Additionally, the authors propose a set of pedagogical techniques for teaching the interpretability of data and models, positioning interpretability as a central integrative component of responsible data science.

This research was led by Monica Menendez, Global Network professor of civil and urban engineering, and Joseph Chow, deputy director of the C2SMART University Transportation Center at NYU Tandon.

This project proposes a flexible bus dispatching system using automated modular vehicle technology, and considers multimodal interactions and congestion propagation dynamics.

This study proposes a novel flexible bus dispatching system in which a fleet of fully automated modular bus units, together with conventional buses, serves the passenger demand. These modular bus units can either operate individually or combined (forming larger modular buses with a higher passenger capacity). This provides enormous flexibility to manage the service frequencies and vehicle allocation, reducing thereby the operating cost and improving passenger mobility.

The investigators developed an optimization model to determine the optimal composition of modular bus units and the optimal service frequency at which the buses (both conventional and modular) should be dispatched across each bus line. They explicitly accounted for the dynamics of traffic congestion and complex interactions between the modes at the network level, based on a recently proposed three-dimensional macroscopic fundamental diagram (3D-MFD). To the best of Chow and Menendez' knowledge, this is the first application of the 3D-MFD and modular bus units for the frequency setting problem in the domain of bus operations.

Using this system of analysis, the researchers were able to show improved costs across the system by adjusting the number of combined modular bus units and their dispatching frequencies to changes in car and bus passenger demand. A comparison with the commonly used approach that considers only the bus system (neglecting the complex multimodal interactions and congestion propagation) reveals the value of the proposed modeling framework.

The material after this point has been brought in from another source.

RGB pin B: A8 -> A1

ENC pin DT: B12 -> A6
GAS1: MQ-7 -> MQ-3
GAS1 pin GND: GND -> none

This research was led by Joseph Chow, deputy director of the C2SMART University Transportation Center at NYU Tandon. Co-authors included Kaan Ozbay, Director, and Shri Iyer, Managing Director of C2SMART. Chow and Ozbay are professors in the department of Civil and Urban Engineering. 

The COVID-19 pandemic has affected travel behaviors and transportation system operations, and raised new challenges for public transit. Cities are grappling with what policies can be effective for a phased reopening shaped by social distancing.

The C2SMART researchers used a baseline model for pre-COVID conditions to create a new model representing travel behavior during the COVID-19 pandemic. They achieved this both by recalibrating the population agendas to include work-from-home, and by re-estimating the mode choice model (to fit observed traffic and transit ridership data) for the Center’s MATsim-NYC platform, a multi-agent simulation test bed for evaluating emerging transportation technologies and policies. They then analyzed the increase in car traffic due to the phased reopen plan guided by the state government of New York.

Analyzing four reopening phases and two reopening scenarios (with and without transit capacity restrictions), they found that a reopening with 100% transit capacity may only see as much as 73% of pre-COVID ridership and an increase in the number of car trips by as much as 142% of pre-pandemic levels. They also discovered that limiting transit capacity to 50% would decrease transit ridership further from 73% to 64% while increasing car trips to as much as 143% of pre-pandemic levels.

They noted that, while the increase appears small, the impact on consumer surplus is disproportionately large due to already increased traffic congestion. Many of the trips also get shifted to other modes like micromobility.

The findings imply that a transit capacity restriction policy during reopening needs to be accompanied by (1) support for micromobility modes, particularly in non-Manhattan boroughs, and (2) congestion alleviation policies that focus on reducing traffic in Manhattan, such as cordon-based pricing.